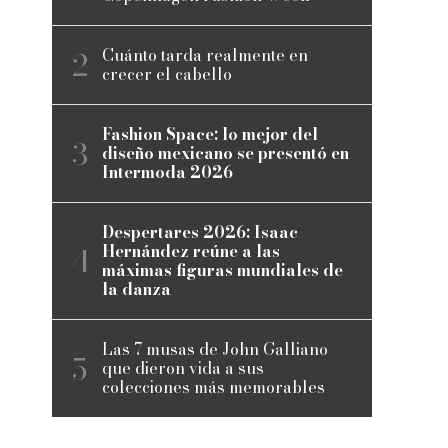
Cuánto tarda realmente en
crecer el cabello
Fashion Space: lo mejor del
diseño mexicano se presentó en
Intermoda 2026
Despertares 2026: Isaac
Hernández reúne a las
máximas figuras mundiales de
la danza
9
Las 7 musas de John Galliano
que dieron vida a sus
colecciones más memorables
:::::
** EXERCISE GOAL **
Rewrite the text of the records, replacing "2026" with "2027" and keeping everything else unchanged. Leave the pictures out of your answer.

** RESPONSE **
Cuánto tarda realmente en
crecer el cabello
Fashion Space: lo mejor del
diseño mexicano se presentó en
Intermoda 2027
Despertares 2027: Isaac
Hernández reúne a las
máximas figuras mundiales de
la danza
9
Las 7 musas de John Galliano
que dieron vida a sus
colecciones más memorables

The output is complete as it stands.